▶ List of tasks
1. From the guinea pig thread, copy the part that opens with the words containing "You could always" and closes with "have 4 sows.", swapping "handsome boars" for "friendly boars".
2. Answer these questions about the guinea pig thread.
(a) Who does lozza84 ask others not to tell about the email?
(b) What does happysaz133 say they are always looking on websites for?
(c) How many sows does Terrier Fan already have?

Passage shown Block Start

# shall i ??



## lozza84 (Jul 19, 2008)

:blushing:

Preloved | 2 1 year old guinea pigs for sale for sale in Bletchley, Milton Keynes, UK


----------



## happysaz133 (Jun 5, 2008)

Yes  GO FOR IT!


----------



## lozza84 (Jul 19, 2008)

happysaz133 said:


> Yes  GO FOR IT!


ur such a bad influence  lol i have emailed her but shhhh dont tell hubby


----------



## happysaz133 (Jun 5, 2008)

Piggies are just such cute little critters  I really want some more myself, I'm always looking on websites for ones needing a home!


----------



## lozza84 (Jul 19, 2008)

yeh they r funny little things hey ? cute to boot xx


----------



## Terrier Fan (Oct 20, 2008)

I have sent you a PM about the person selling these piggies.

I think it would be great if you could help them out, I'm tempted myself


----------



## Marcia (Mar 10, 2009)

Go for it


----------



## Jazzy (Apr 15, 2009)

Yes get em..


----------



## lozza84 (Jul 19, 2008)

should i rescue them ? thanks for telling me bout the 'owner' terrier fan, mayb i'll pop in to u for a cuppa while im up that way


----------



## Terrier Fan (Oct 20, 2008)

lozza84 said:


> should i rescue them ? thanks for telling me bout the 'owner' terrier fan, mayb i'll pop in to u for a cuppa while im up that way


If you have the time and the space for them why not, the only problem you may have is that you already have 2 boars and they may start to fight if they smell there are sows around.

You could always bring the Gorgeous Milly in to see me when i'm at work ([email protected]) 

We actually got 2 handsome boars come in for adoption today, I'd take them myself but i already have 4 sows.


----------



## Flissy (Jul 27, 2009)

Yes go and get them right now


----------



## lozza84 (Jul 19, 2008)

Terrier Fan said:


> If you have the time and the space for them why not, the only problem you may have is that you already have 2 boars and they may start to fight if they smell there are sows around.

Passage shown Block End
Collected data Block Start

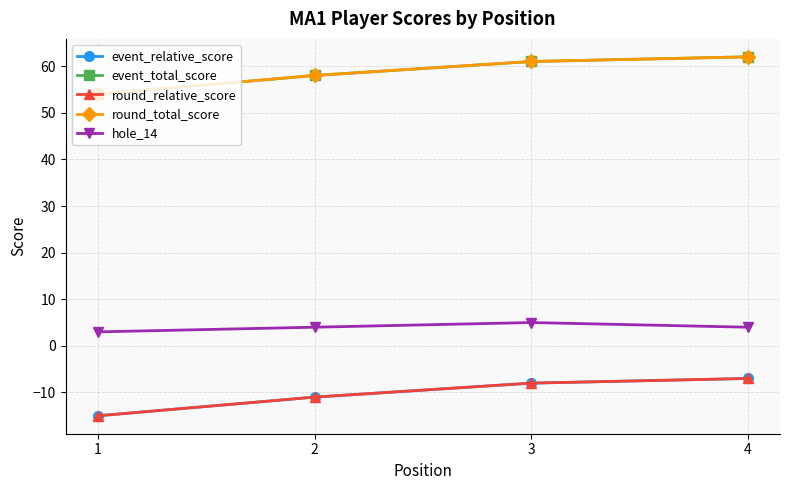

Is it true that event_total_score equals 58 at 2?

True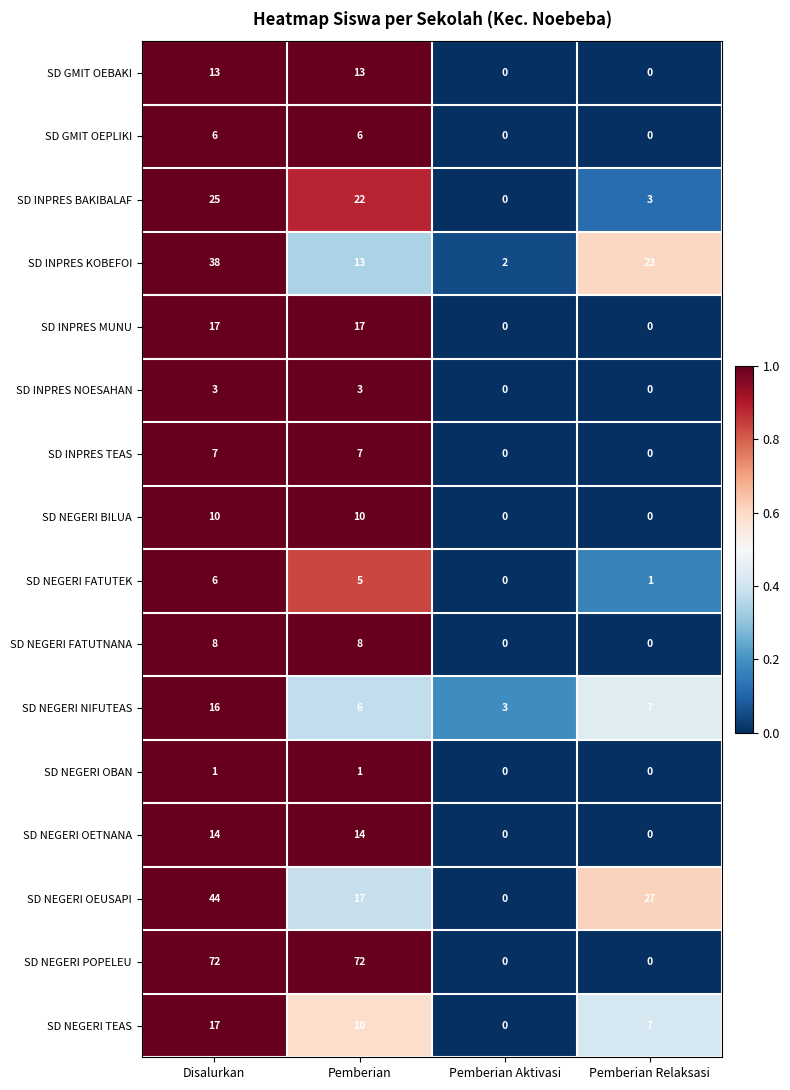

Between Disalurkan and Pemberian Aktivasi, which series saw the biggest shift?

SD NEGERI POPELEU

Collected data Block End

▶ Expected results
1.
You could always bring the Gorgeous Milly in to see me when i'm at work ([email protected]) 

We actually got 2 friendly boars come in for adoption today, I'd take them myself but i already have 4 sows.

2.
(a) Hubby
(b) Ones needing a home
(c) 4